▶ **WORK REQUEST A**:
List every individual person named in the blog post about writing, distraction, and productivity.
▶ **WORK REQUEST B**:
Write the next part of the blog post about writing, distraction, and productivity, picking up after its final sentence.

▶ **DOCUMENT SEGMENT**:
My favorite blog posts to write are usually the ones where I tie in every random thing I’m enthused about at the moment: robots and Ben Franklin and Ricky Jay; or South Park, the Talmud, and media literacy; or Weezer lyrics, my wife’s birthday, and photography in 19th century Japan. It troubles me a little that all those examples are at least a year old. What’s happening a lot lately is that I’ve been thinking too hard about why I’m writing this blog, trying to come up with things that are “important” or “serious” enough for here or Cliopatria. And when I do that I usually produce something much stiffer or, worse, I don’t post anything at all.
Paul Ford had a guest post last October on the essential productivity blog 43 Folders, about good and bad distractions, “Amish computing,” and why one subscription to the New York Times beats a thousand RSS feeds. (I saw a sticker once that said, “You have been infected by the Amish computer virus. Since the Amish don’t use computers, we go by the honor system. Please go home and delete all your files.” Larf.) It was a great little essay that gave me a lot to chew on. The bad habits Ford sees in himself are absolutely things I’m trying to deal with too. He offers this conclusion:
I’m very paranoid about any metric of productivity. One person’s wasted time is another person’s productivity. For most of my life people saw me doing the things I liked to do and said, “you have too much free time on your hands.” I’ve decided that when you hear that, it means you’re doing something right. I hear it a lot less now that I’ve got a novel out and work at Harper’s Magazine, which is a job that carries some prestige. But that doesn’t make sense, because I’m doing the same things I did before anyone else took interest. External metrics are pretty useless. I like to think about Allen Ginsberg, when he confessed to his shrink that all he wanted to was write poetry, and his shrink said “well, why don’t you?” If you measured life by productivity, who would pick up a guitar? Besides, I’m happiest when I’m narrowly distracted—when I’m working on a task and I find it interesting enough that the rest of the world goes pale and I can really focus and explore.

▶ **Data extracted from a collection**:
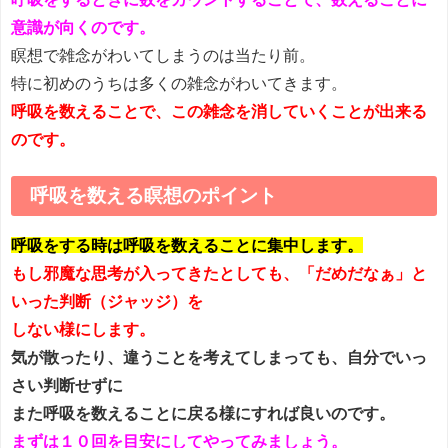
意識が向くのです。
瞑想で雑念がわいてしまうのは当たり前。
特に初めのうちは多くの雑念がわいてきます。
呼吸を数えることで、この雑念を消していくことが出来る
のです。
呼吸を数える瞑想のポイント
呼吸をする時は呼吸を数えることに集中します。
もし邪魔な思考が入ってきたとしても、「だめだなぁ」と
いった判断（ジャッジ）を
しない様にします。
気が散ったり、違うことを考えてしまっても、自分でいっ
さい判断せずに
また呼吸を数えることに戻る様にすれば良いのです。
まずは１０回を目安にしてやってみましょう。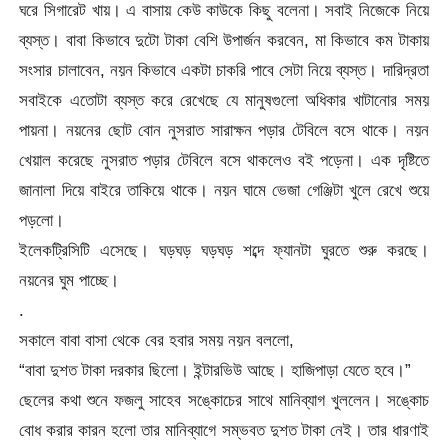
ঘরে সিগারেট খায়। এ বাসায় কেউ কাউকে কিছু বলেনা। সবাই নিজেকে নিয়ে
ব্যস্ত। বাবা কিভাবে দুটো টাকা বেশি উপার্জন করবেন, মা কিভাবে কম টাকায়
সংসার চালাবেন, নয়ন কিভাবে একটা চাকরি পাবে সেটা নিয়ে ব্যস্ত। দারিদ্রতা
সবাইকে এতোটা ব্যস্ত করে রেখেছে যে মানুষগুলো অধিকার খাটানোর সময়
পায়না। নয়নের ছোট বোন নুসরাত সারাক্ষন পড়ার টেবিলে বসে থাকে। নয়ন
খেয়াল করেছে নুসরাত পড়ার টেবিলে বসে থাকলেও বই পড়েনা। এক দৃষ্টিতে
জানালা দিয়ে বাইরে তাকিয়ে থাকে। নয়ন ঘামে ভেজা গেঞ্জিটা খুলে রেখে শুয়ে
পড়লো।
ইলেকট্রিসিটি এসেছে। ঘড়ঘড় ঘড়ঘড় শব্দে ফ্যানটা ঘুরতে শুরু করছে।
নয়নের ঘুম পাচ্ছে।
.
সকালে বাবা বাসা থেকে বের হবার সময় নয়ন বললো,
“বাবা দুশত টাকা দরকার ছিলো। ইন্টারভিউ আছে। হাজিপাড়া যেতে হবে।”
ছেলের কথা শুনে ফজলু সাহেব সঙ্কোচের সাথে মানিব্যাগ খুললেন। সঙ্কোচ
বোধ করার কারন হলো তার মানিব্যাগে সম্ভবত দুশত টাকা নেই। তার ধারণাই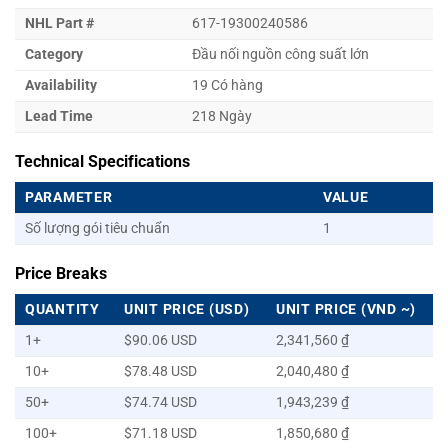
NHL Part #
617-19300240586
Category
Đầu nối nguồn công suất lớn
Availability
19 Có hàng
Lead Time
218 Ngày
Technical Specifications
PARAMETER
VALUE
Số lượng gói tiêu chuẩn
1
Price Breaks
QUANTITY
UNIT PRICE (USD)
UNIT PRICE (VND ~)
1+
$90.06 USD
2,341,560 ₫
10+
$78.48 USD
2,040,480 ₫
50+
$74.74 USD
1,943,239 ₫
100+
$71.18 USD
1,850,680 ₫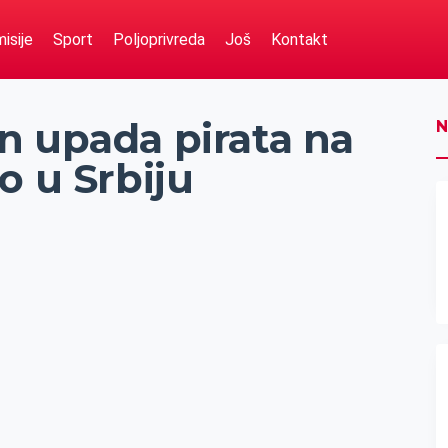
isije
Sport
Poljoprivreda
Još
Kontakt
n upada pirata na
N
o u Srbiju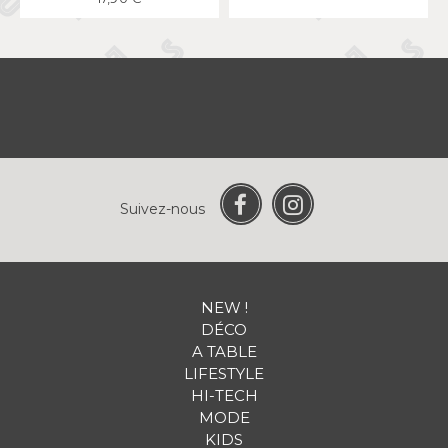
Suivez-nous
NEW !
DÉCO
A TABLE
LIFESTYLE
HI-TECH
MODE
KIDS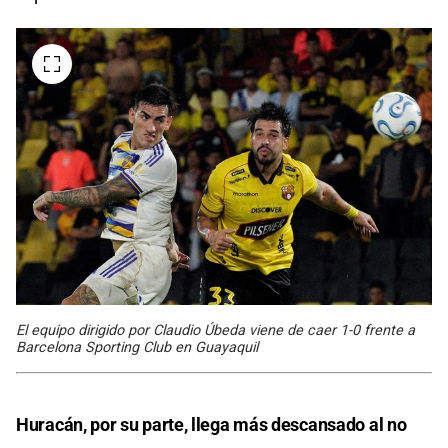
El equipo dirigido por Claudio Úbeda viene de caer 1-0 frente a
Barcelona Sporting Club en Guayaquil
Huracán, por su parte, llega más descansado al no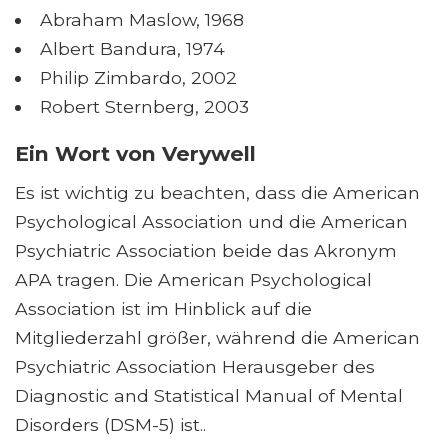
Abraham Maslow, 1968
Albert Bandura, 1974
Philip Zimbardo, 2002
Robert Sternberg, 2003
Ein Wort von Verywell
Es ist wichtig zu beachten, dass die American
Psychological Association und die American
Psychiatric Association beide das Akronym
APA tragen. Die American Psychological
Association ist im Hinblick auf die
Mitgliederzahl größer, während die American
Psychiatric Association Herausgeber des
Diagnostic and Statistical Manual of Mental
Disorders (DSM-5) ist..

▶ **EXERCISE RESPONSE A**:
Ben Franklin, Ricky Jay, Paul Ford, Allen Ginsberg

▶ **EXERCISE RESPONSE B**:
Is it true? I don’t know. I don’t have a novel or a job at Harper’s, and I can’t quite say external metrics are useless. (Are any future tenure committee members reading this?) I can certainly imagine somebody reading “Turk 182” or General Mud and saying, “you have too much free time on your hands.” But mostly, people don’t say that. When you can give yourself up to enjoying the process, when you do something creative not because you have to or you ought to but because it doesn’t occur to you not to, that’s when the really good stuff happens.
Um, in case any future tenure committee members happen to read this far, I do do academic work too. I do plenty of work, in fact, and I don’t have too much free time on my hands. Let’s see. I just published a short piece in the business history journal Enterprise and Society that is the best summary of my research on telephony you’re going to find. Check it out if you want to know what I write about when I’m not writing about Ben Franklin versus robots. And I have a couple more articles that I hope will be out soon in journals near you. Including one on which the revisions are due Sunday. And so, adieu!